Style over substance
Among freethinkers, Bruno is considered a hero for his intellectual integrity in the face of persecution. Although this essay is written about a man I admire, I found little to enjoy in it. Pater seems less interested in praising Bruno’s defiance of superstition or illuminating his philosophical accomplishments than he is in simply the self-aggrandizement of Walter Pater and his literary style. The whole piece is an overindulgent exercise in pretentious prose. Pater writes in grammatically challenging paragraph-long sentences consisting of strings of comma-separated phrases, the purpose of which seems to be to impress the reader with flowery language while imparting as little information as possible. Almost no facts are given about Bruno’s life and work, just Pater’s speculation of what Bruno’s intellectual development might have been like or what he was thinking at a given time in his life. There is some discussion of the scope of Bruno’s pantheism, but Pater’s way of writing about it obscures more than it reveals.

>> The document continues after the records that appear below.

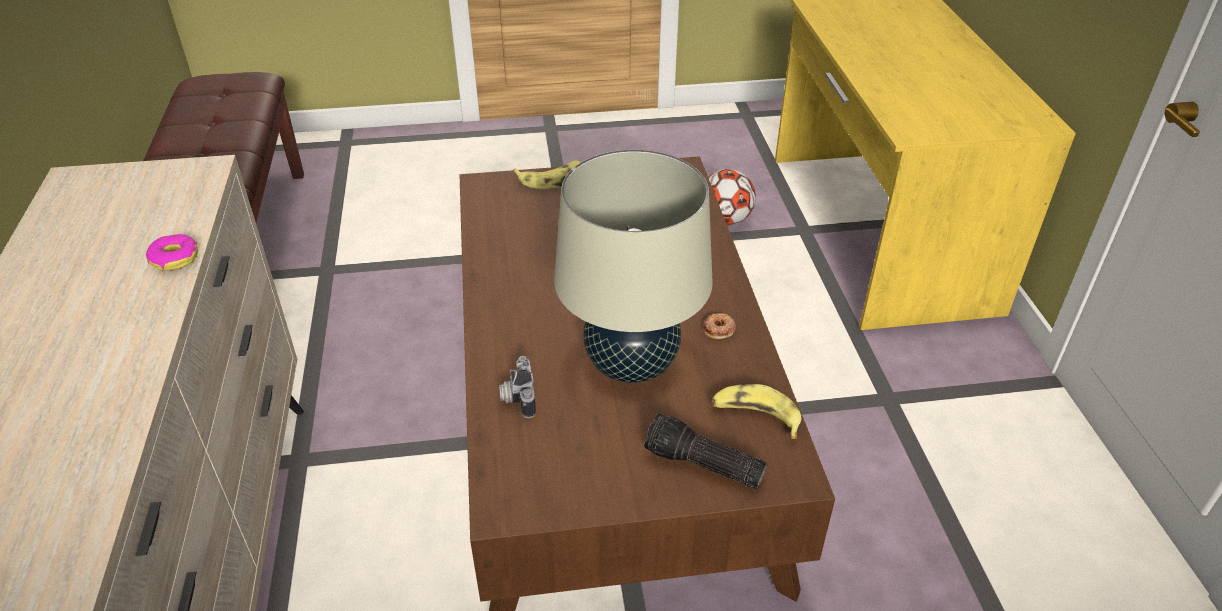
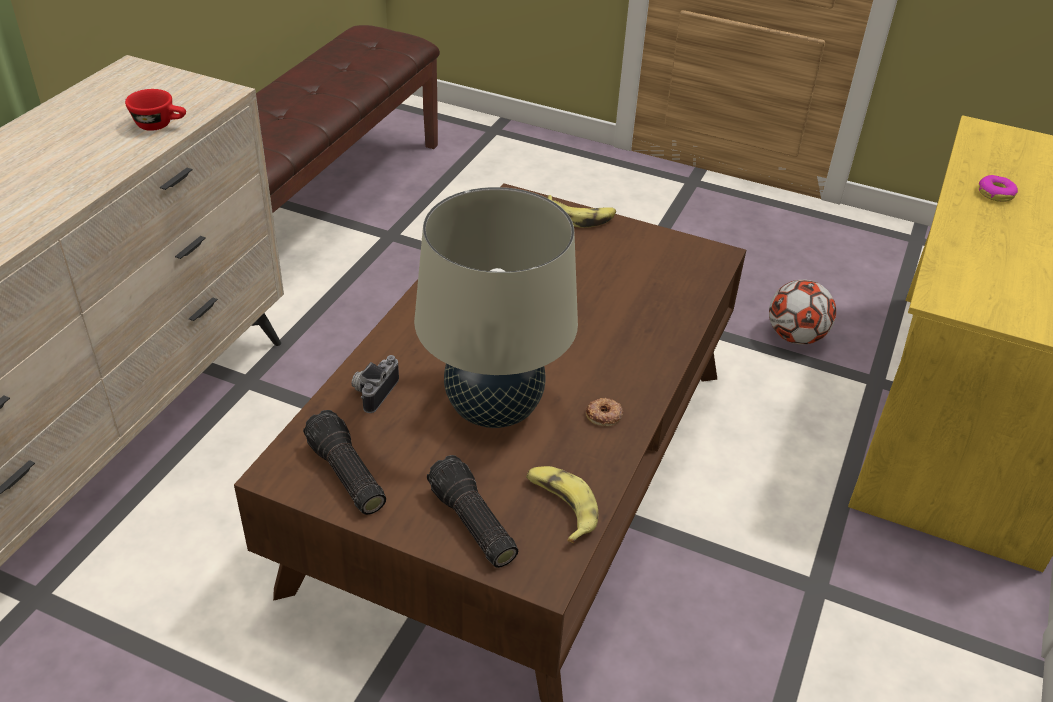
camera: 30 degrees right, 0 degrees up
(173, 222) = (160, 125): none -> red cup
(175, 258) = (134, 152): donut -> donut (995, 194)
(562, 480) = (344, 475): none -> flashlight

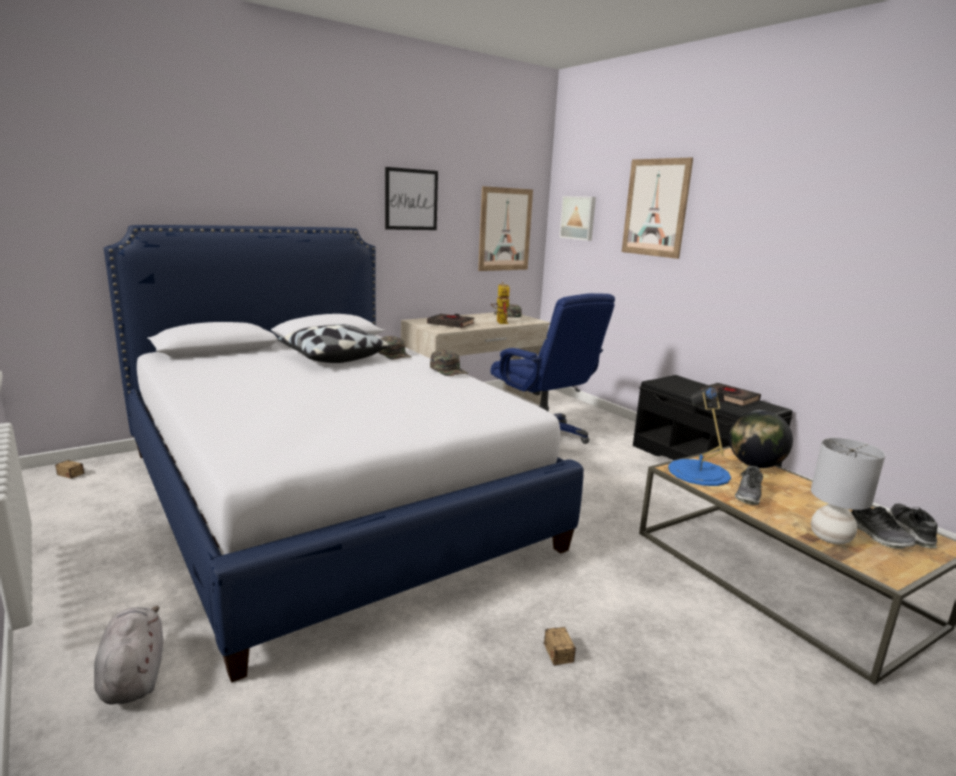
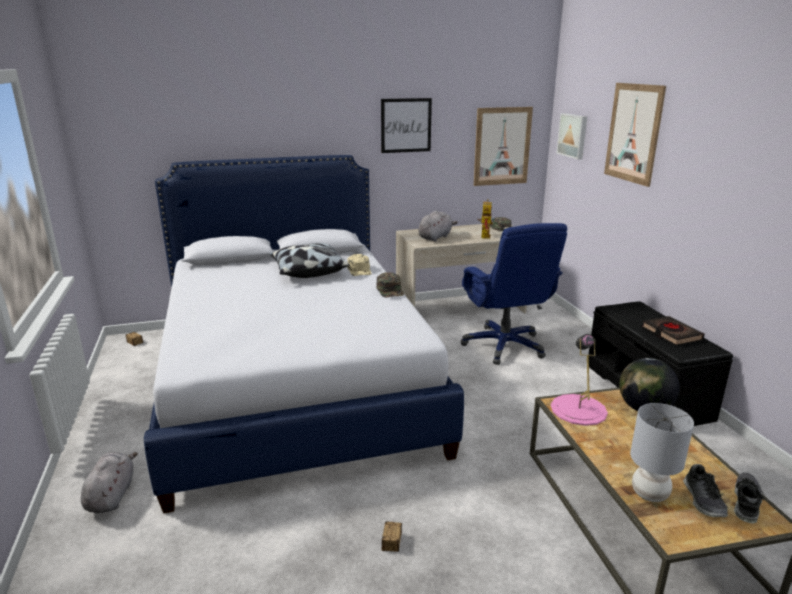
camera: 20 degrees right, 5 degrees up
(394, 354) = (360, 270): green cap -> beige cap
(451, 324) = (435, 237): black book -> grey plush toy
(698, 472) = (578, 409): blue table lamp -> pink table lamp
(748, 495) = (607, 439): shoe -> none

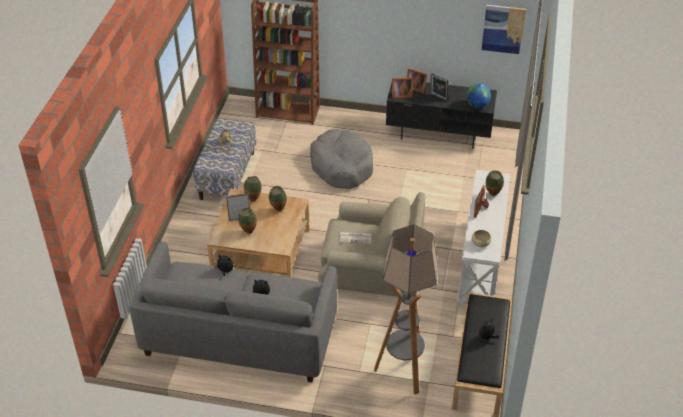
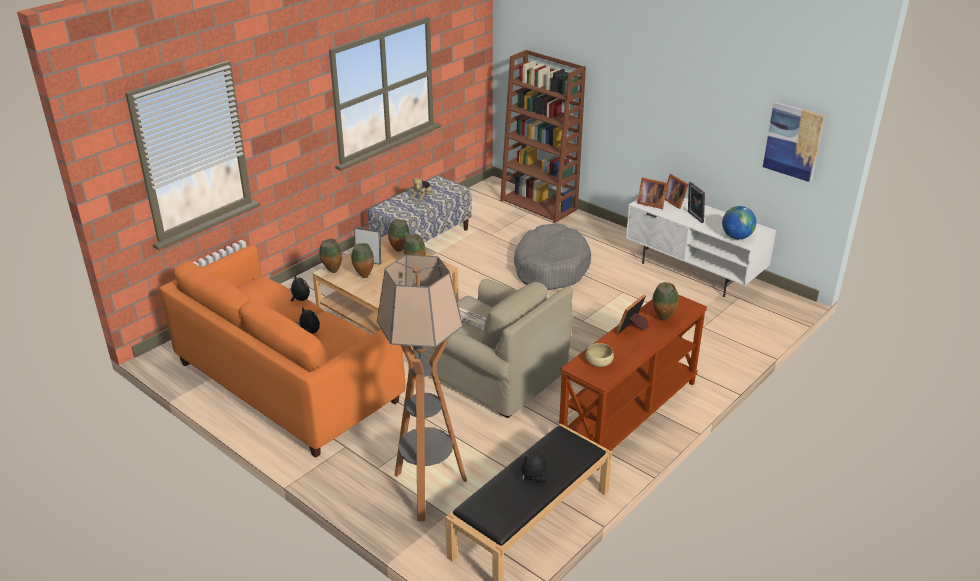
camera: 30 degrees right, 10 degrees down
(221, 237) = (332, 271): none -> vase
(239, 336) = (287, 382): grey sofa -> orange sofa
(439, 133) = (694, 271): black tv stand -> white tv stand
(481, 264) = (629, 415): white console table -> brown console table

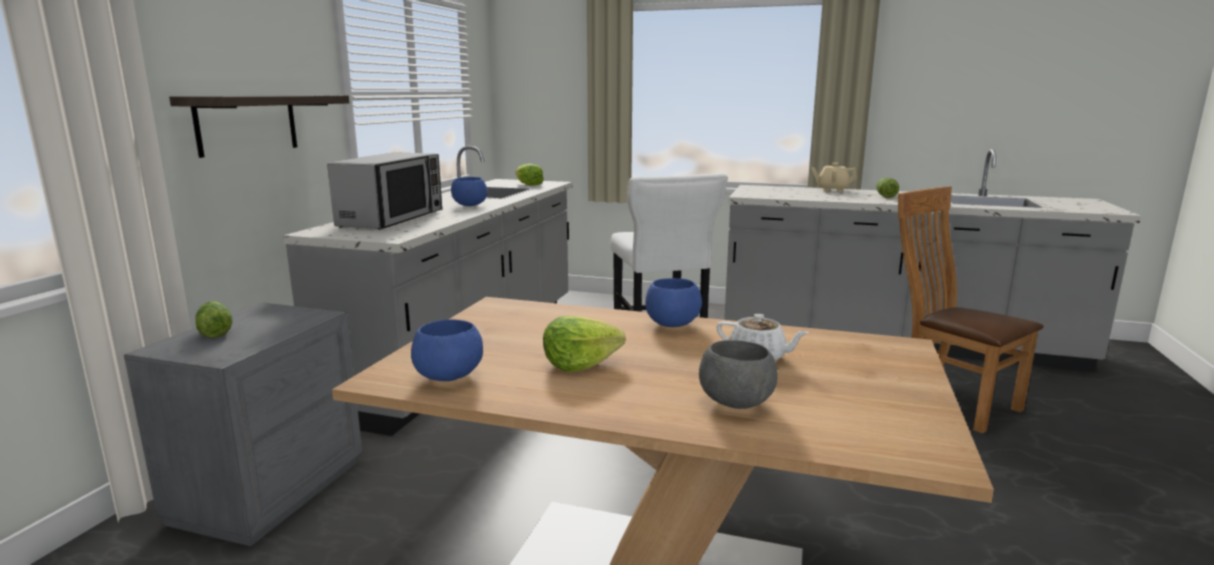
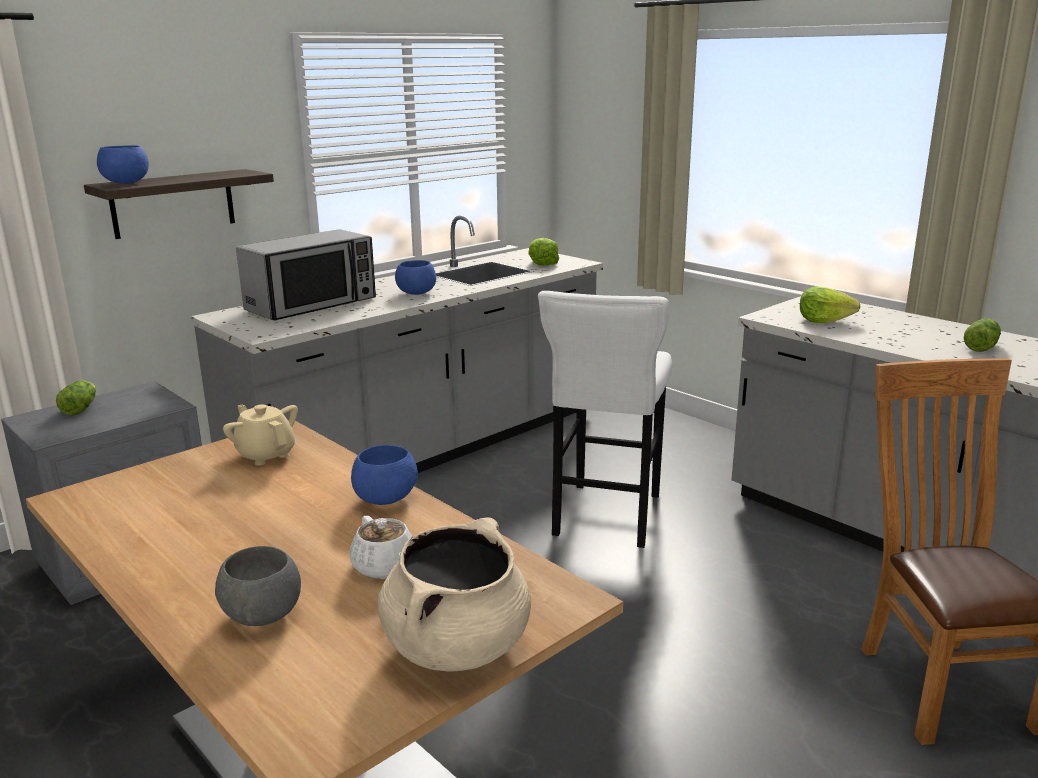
camera: 30 degrees right, 5 degrees up
(450, 377) = (111, 511): blue bowl -> blue bowl (126, 183)
(580, 363) = (225, 525): lettuce -> lettuce (824, 320)
(832, 190) = (921, 323): beige teapot -> beige teapot (266, 454)
(896, 382) = (457, 646): none -> beige cooking pot

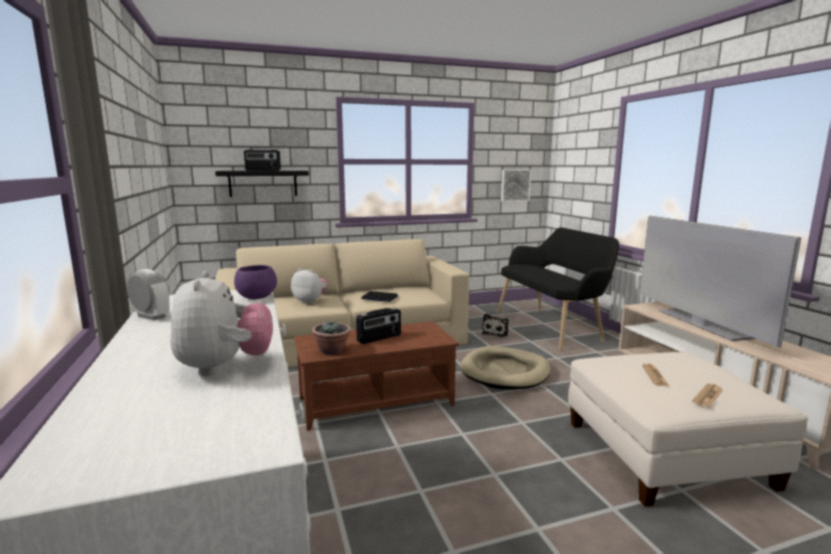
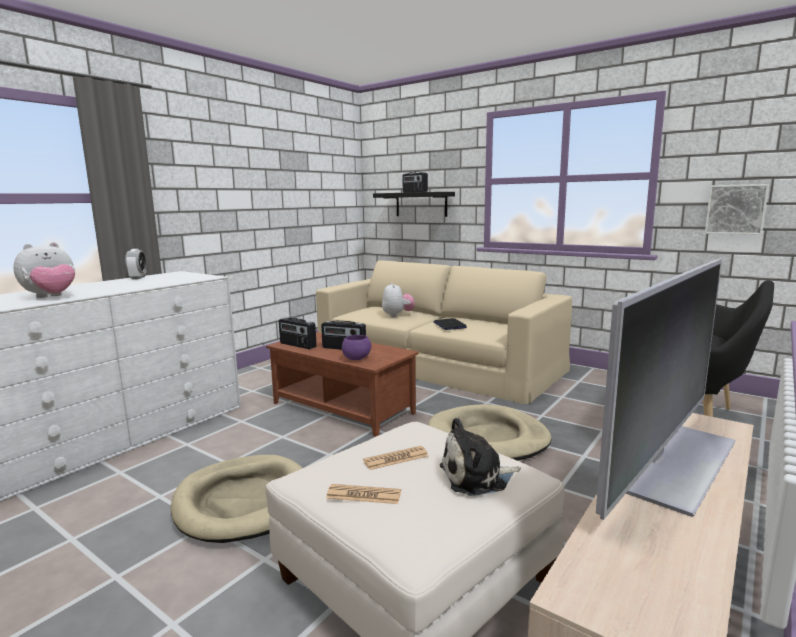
camera: 55 degrees right, 0 degrees up
(257, 298) = (194, 279): purple bowl -> purple bowl (357, 359)
(332, 351) = (297, 345): potted plant -> radio
(496, 333) = (586, 408): plush toy -> plush toy (477, 477)
(511, 498) = (244, 502): none -> beige dog bed

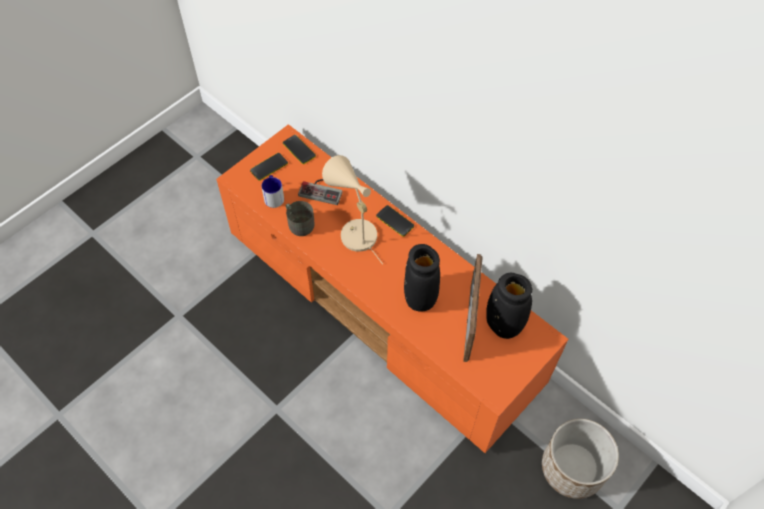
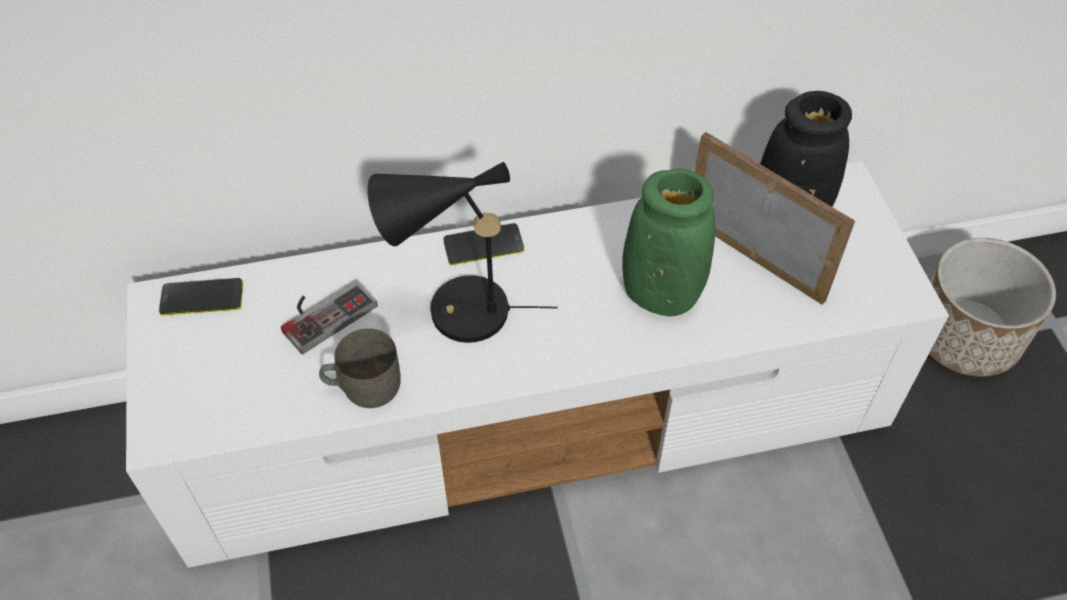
camera: 55 degrees left, 5 degrees down
(269, 167) = (191, 365): phone -> none
(273, 196) = (265, 393): mug -> none
(354, 232) = (456, 313): beige table lamp -> black table lamp
(383, 307) = (537, 415): orange tv stand -> white tv stand
(420, 297) = (661, 294): black vase -> green vase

If you don’t know anything about Bruno, this work is not for you. In order to understand what Pater is saying here, you have to come to this essay with prior knowledge of who Bruno was and why he was important. If you already know that, however, you’re not going to learn anything new here. With this piece of writing, Pater demonstrates the annoying side of those 19th century Renaissance men of letters who just really loved to hear themselves talk. The essay’s one saving grace is its brevity.